The U.S. government said it had contracted for $200 million more worth of vaccines against the H5N1 avian flu virus.
A nurse extracts a flu vaccine from a vial as San Luis Obispo County public healthcare professionals conduct a mass flu vaccination drill at the Veterans building in San Luis Obisbo
A nurse extracts flu vaccine from a vial during a mass flu vaccination drill in San Luis Obispo, Calif., Oct. 31. The U.S. government hopes to add to the nation's stockpile of bird flu vaccine with an order for $200 million in shots.Phil Klein / Reuters file
/ Source: Reuters

The U.S. government said Monday it had contracted for $200 million more worth of vaccines against the H5N1 avian flu virus.

The Department of Health and Human Services said it had awarded contracts to three drug makers — sanofi pasteur, Novartis and GlaxoSmithKline — for enough doses to cover 2.7 million people.

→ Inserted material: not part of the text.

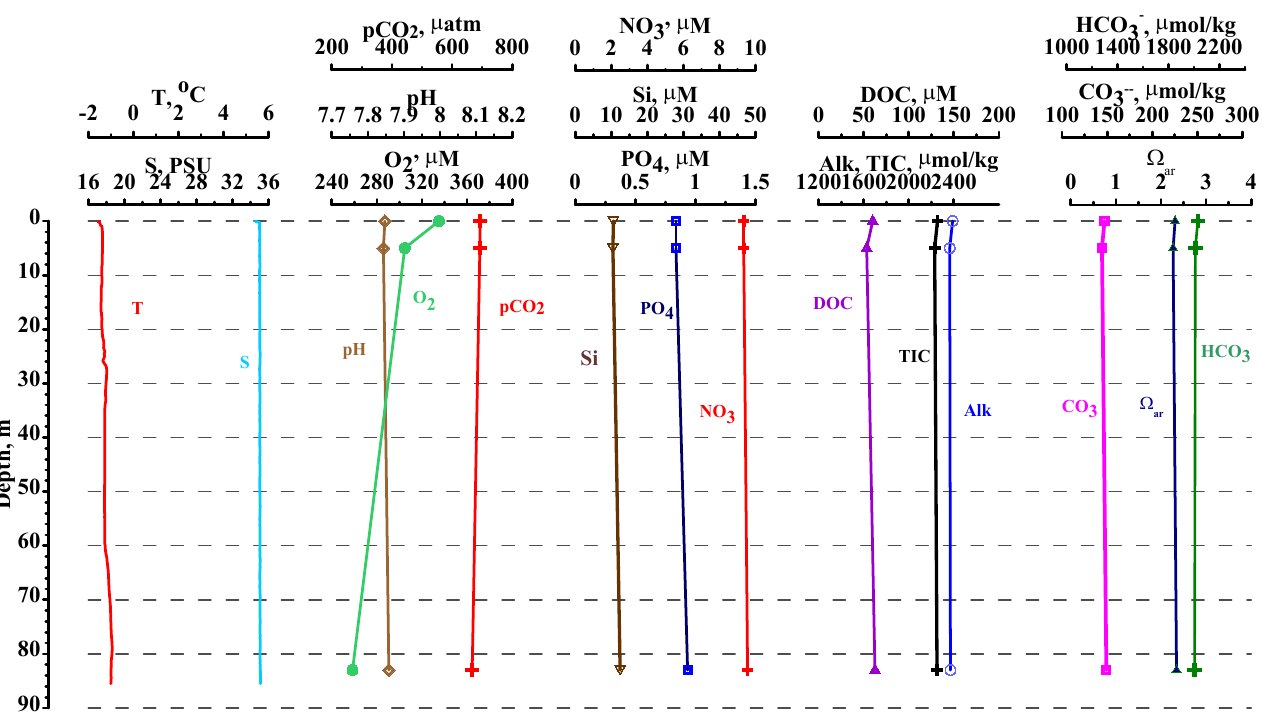
Figure A5. Vertical distribution of physical and chemical parameters at station TM4 (19 March 2014).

The vaccine will be formulated against a new strain, or clade, of H5N1 that has emerged in recent months.

“Having a stockpile of influenza vaccine that may offer protection against the H5N1 virus is an important part of our pandemic influenza preparedness plan,” Health and Human Services Secretary Mike Leavitt said in a statement.

Leavitt said the new vaccine will add to the existing stockpile of 5.9 million doses of H5N1 vaccine, which is enough to vaccinate about 3 million people because two doses are needed to achieve full immunity. The precise value of the contracts is $199.45 million.

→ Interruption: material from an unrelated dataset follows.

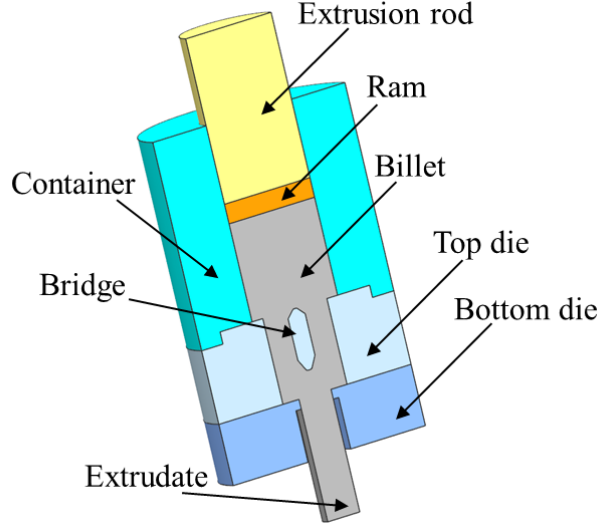
Figure 3. Porthole Figure 3. Porthole die.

HHS eventually plans to buy and stockpile enough vaccine for 20 million people.

The H5N1 avian flu virus mostly affects birds, but it can occasionally infect people. It has infected 258 people in 10 countries — Thailand, Vietnam, Indonesia, China, Turkey, Azerbaijan, Iraq, Egypt, Djibouti and Cambodia — and killed 153 of them.

Experts are concerned that the virus will evolve into a form that people can easily catch and pass to one another, in which case the transmission rate would soar, causing a pandemic in which millions of people could die.

Vaccine not a perfect match
Any stockpiled H5N1 vaccine would not perfectly match whatever new strain emerges, but studies suggest it might help protect people from death.

Glaxo said it would make 800,000 doses at its newly bought factory in Pennsylvania, the first time the company will be making bird flu vaccine in the United States.

“Additionally, HHS also has the option to purchase pre-pandemic vaccines together with one of GSK’s proprietary adjuvant systems, which could mean that less antigen would be needed per dose to achieve a protective immune response,” the company said in a statement.

Adjuvants are compounds added to vaccines to make them more effective.

“The three awards include a $117.9 million contract to sanofi pasteur for 3.7 million doses, a $40.95 million contract to Novartis for 800,000 doses and a $40.6 million to GlaxoSmithKline for 800,000 doses,” HHS said in its statement.

In May, HHS announced more than $1 billion in contracts to five companies to develop better flu vaccine and manufacture them in the United States. The new technology would make vaccines using lab dishes of cells, instead of the current slow, unwieldy and uncertain method that uses eggs.

“This contract covers clade 2 of the H5N1 virus (A/Indonesia) for use in the U.S. government stockpile. Previous stockpile contracts covered the clade 1 form of H5N1,” sanofi pasteur said in a statement.

“Manufacturing and stockpiling more than one clade of H5N1 vaccine is strategic because circulating H5N1 influenza strains are mutating and diverging into distinct ... groups.”